§ TO DO:
(1) In the text about Stephanie Noirard, how many periods does she teach each week?
(2) In the text about Stephanie Noirard, rename "Masters degree" as "postgraduate degree" and give the passage again, beginning at the words "For Stephanie Noirard, studying" and stopping after "writers’ home country.".

§ TEXT EXCERPT:
-=-=-=-=-

For Stephanie Noirard, studying for a Masters degree in English cultural studies from Lyon University meant the opportunity to follow her passion: the works of Scottish writers such as Robert Louis Stevenson, Sir Walter Scott and Hugh MacDiarmid.

Now she is the French assistant at Grange Academy in Kilmarnock, East Ayrshire, and she is very much enjoying living and working in her favourite writers’ home country.

In school Stephanie is kept busy supporting teaching colleagues and discovering interesting ways of presenting her language. Like all language assistants, she works for 12 hours a week, teaching a total of 15 periods to a range of classes. Out of school, she likes nothing better than attending her weekly karate class, has a lively social life and enjoys exploring her new neighbourhood.

Unlike most of her counterparts, however, Stephanie is blind.

Her original idea was to apply for an assistantship in Orkney. “But it seemed a bit mad once I thought about the complications of transport,” she says.

Once appointed to Grange Academy, Stephanie made a preliminary visit with her mother to get to know Kilmarnock and the school. She felt it was important that her mother was happy with the arrangements and just as important to introduce herself to the staff. “I got the most wonderful welcome from everyone,” she says.

She enjoys working with the pupils, either team teaching a full class or leading small groups. She prefers to stand in front of a class, seeing this as commanding more respect than sitting, and is not phased by the possibility of bad behaviour.

“If someone is trying to cheat and look up their notes when I have told them to shut their jotter, I can hear them,” she says calmly, “and I just tell them not to.”

Stephanie is anxious to make lessons fun and has created a stock of materials using her own Braille laptop computer. She has topped up existing course-based materials with new worksheets of her own and is proud to have found new ways to produce good word searches.

-=-=-=-=-

§ RECORDED DATA:
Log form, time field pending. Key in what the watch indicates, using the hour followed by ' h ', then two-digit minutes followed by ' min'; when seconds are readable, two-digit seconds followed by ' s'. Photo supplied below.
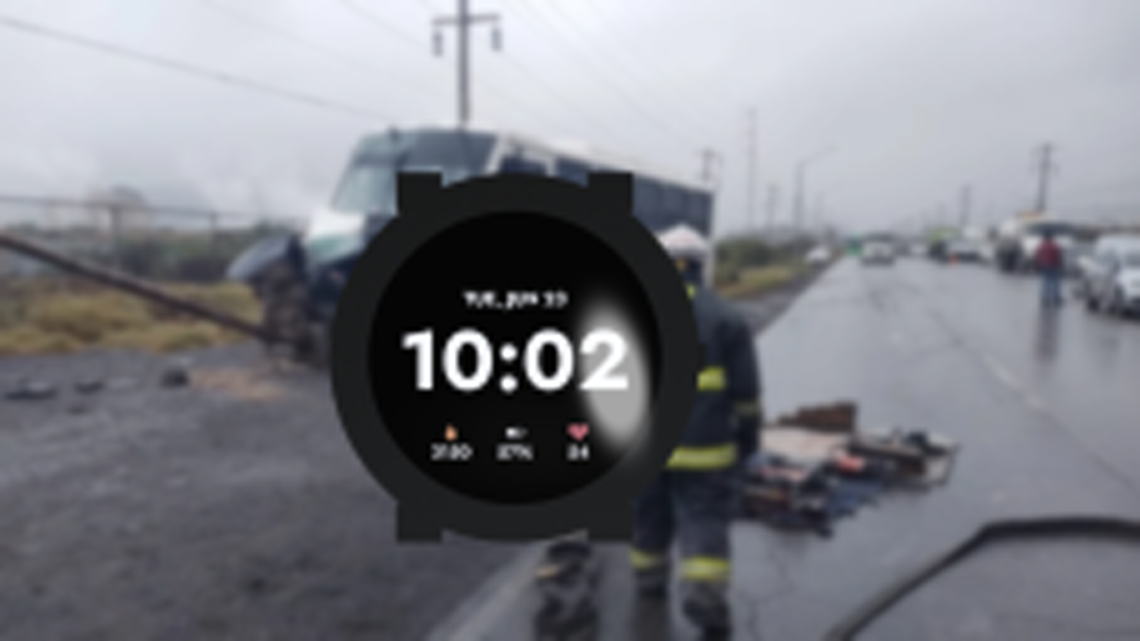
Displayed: 10 h 02 min
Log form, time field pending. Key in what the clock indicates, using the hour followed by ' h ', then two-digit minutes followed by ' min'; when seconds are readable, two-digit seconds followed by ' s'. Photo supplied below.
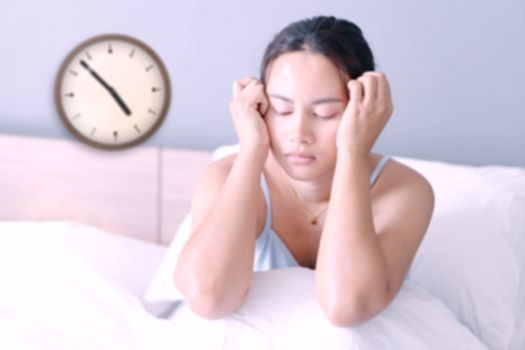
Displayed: 4 h 53 min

-=-=-=-=-

§ RESPONSES:
(1) 15 periods.

(2)
For Stephanie Noirard, studying for a postgraduate degree in English cultural studies from Lyon University meant the opportunity to follow her passion: the works of Scottish writers such as Robert Louis Stevenson, Sir Walter Scott and Hugh MacDiarmid.

Now she is the French assistant at Grange Academy in Kilmarnock, East Ayrshire, and she is very much enjoying living and working in her favourite writers’ home country.